Utraquism - not in the sense of the heresy that it is essential to receive the blessed Sacrament in both kinds, but as regards the problems of clergy who habitually use the Roman Rite in utraque forma - affects one in a couple of other ways. One is tempted to
(1) reintegrate into the OF the manners, not explicitly forbidden, of the EF. I have in mind, for example, the joining of thumb and forefinger after the Consecration of the Host; kissing the Altar before turning away from it. I have kept away from doing this because of a feeling that life is complicated enough already; and if, as well as keeping OF and EF distinct in one's mind and habits, one also had to juggle with 'my own personal improvement of OF', life would be even more complex.
(2) use the EF 'private prayers of the priest' (as at the Offertory and before Communion) in the OF. I have avoided this for the same reasons; also because it would have knock-on effects, such as the Host resting on the Corporal from the Offertory onwards. Above all, of course, it would be contra legem and would amount to creating one's own rite which would be neither OF nor EF.


Anonymous said...

What about maniple, burse and veil? Though not expressly forbidden USoA RC canon lawyers/liars have written vehemently against them.

What about kneeling? Though not expressly forbidden, in the USoA many RC bishops absolutely forbid kneeling during Mass at any time. I have myself been rebuked by a FSSP priest for kneeling during low Mass (I kept on kneeling anyway).

All things Novus Ordo are a slow acting poison. The cure is to quit cold turkey. Detox in only painful because of the whines of the ignorant who can either shape up or ship out. What can I say? I hate the OF because it smacks of both congregationalism and invalidity. I am of such a feeble mind and faith I only trust to the liturgical and spiritual legacy of triumphant Christian faith and practice - the Mass of the martyrs, confessors and doctors. The OF can make no such claim, only the Tridentine Mass can. The OF is surrender; the Tridentine Mass is victory.

James said...

I'm pretty sure the GIRM explicitly states that a veil over the chalice is perfectly appropriate.

Fr. Hunwicke,

How does integrating manners which have been passed down by the Church and have never been forbidden equate to "my own personal improvement of OF"? This line reads like it was written with a hermeneutic of discontinuity.

Maybe I didn't read closely enough a while back, but did you not write an article about certain liturgical aspects which have, over the course of time, gained a liceity without ever actually being rubrical?

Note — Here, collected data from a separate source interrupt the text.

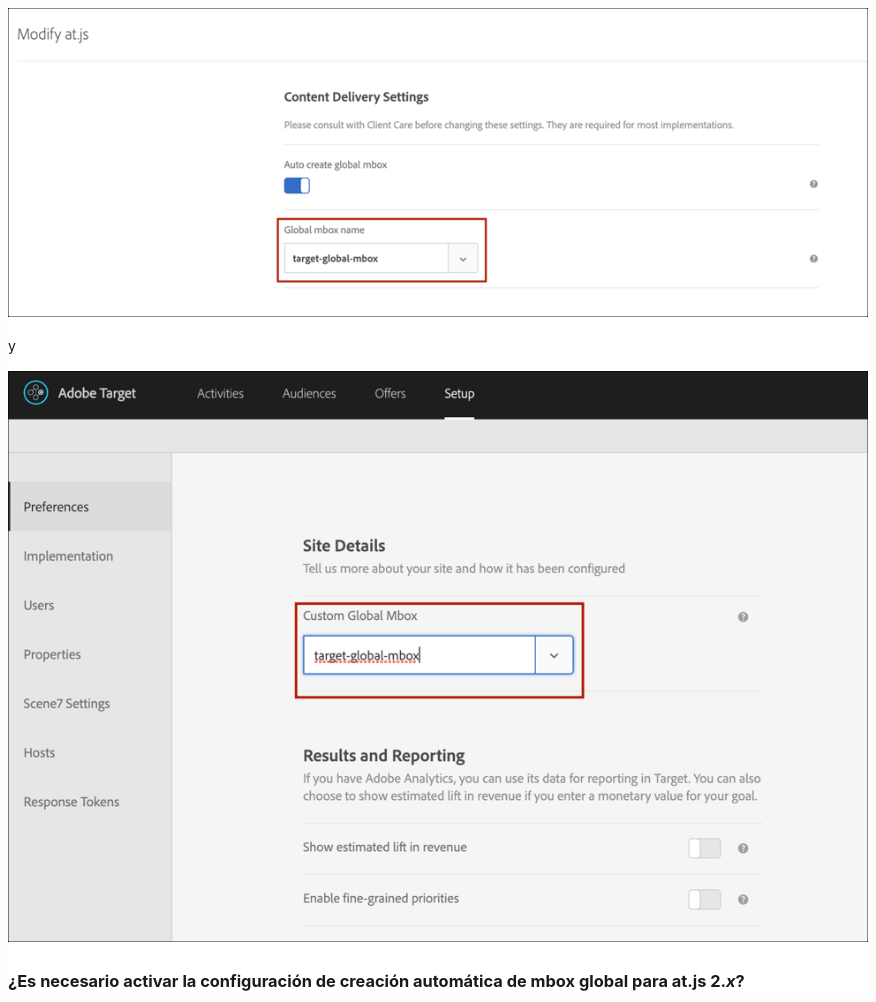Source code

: ![Modificación del diálogo at.js](/help/c-implementing-target/c-implementing-target-for-client-side-web/assets/modify-atjs.png)

y

![mbox global personalizado](/help/c-implementing-target/c-implementing-target-for-client-side-web/assets/custom-global-mbox.png)

### ¿Es necesario activar la configuración de creación automática de mbox global para at.js 2.*x*?
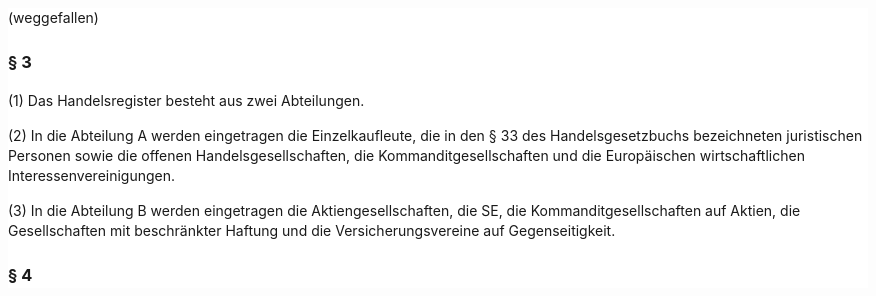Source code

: <div>

<div class="jnhtml">

<div>

<div class="jurAbsatz">

(weggefallen)

</div>

</div>

</div>

</div>

<span id="BJNR705150937BJNE001103308.html"></span>

### § 3  

<div>

<div class="jnhtml">

<div>

<div class="jurAbsatz">

(1) Das Handelsregister besteht aus zwei Abteilungen.

</div>

<div class="jurAbsatz">

(2) In die Abteilung A werden eingetragen die Einzelkaufleute, die in
den § 33 des Handelsgesetzbuchs bezeichneten juristischen Personen sowie
die offenen Handelsgesellschaften, die Kommanditgesellschaften und die
Europäischen wirtschaftlichen Interessenvereinigungen.

</div>

<div class="jurAbsatz">

(3) In die Abteilung B werden eingetragen die Aktiengesellschaften, die
SE, die Kommanditgesellschaften auf Aktien, die Gesellschaften mit
beschränkter Haftung und die Versicherungsvereine auf Gegenseitigkeit.

</div>

</div>

</div>

</div>

<span id="BJNR705150937BJNE001203160.html"></span>

### § 4  

<div>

Might just be me, but seems a little contrary.

Canon Jerome Lloyd OSJV said...

"I have in mind, for example, the joining of thumb and forefinger after the Consecration of the Host; kissing the Altar before turning away from it."

Good God man I'd have thought you above such considerations... The principle behind it is as good now as it was then... Unless your understanding of the Sacrament changes also with the Rites?!

Canon Jerome Lloyd OSJV said...

Sorry Father... I meant to say, I thought "we" traditionalists had mutually (but silently) agreed that whatever liturgical practice or principle that was not specifically "abrogated", "forbidden" or "unmentioned" (in the GIRM) IS permissable in the NO?!

(Doesn't the majority liturgical praxis of Anglo-Catholics rely on the above unspoken rubric...?!)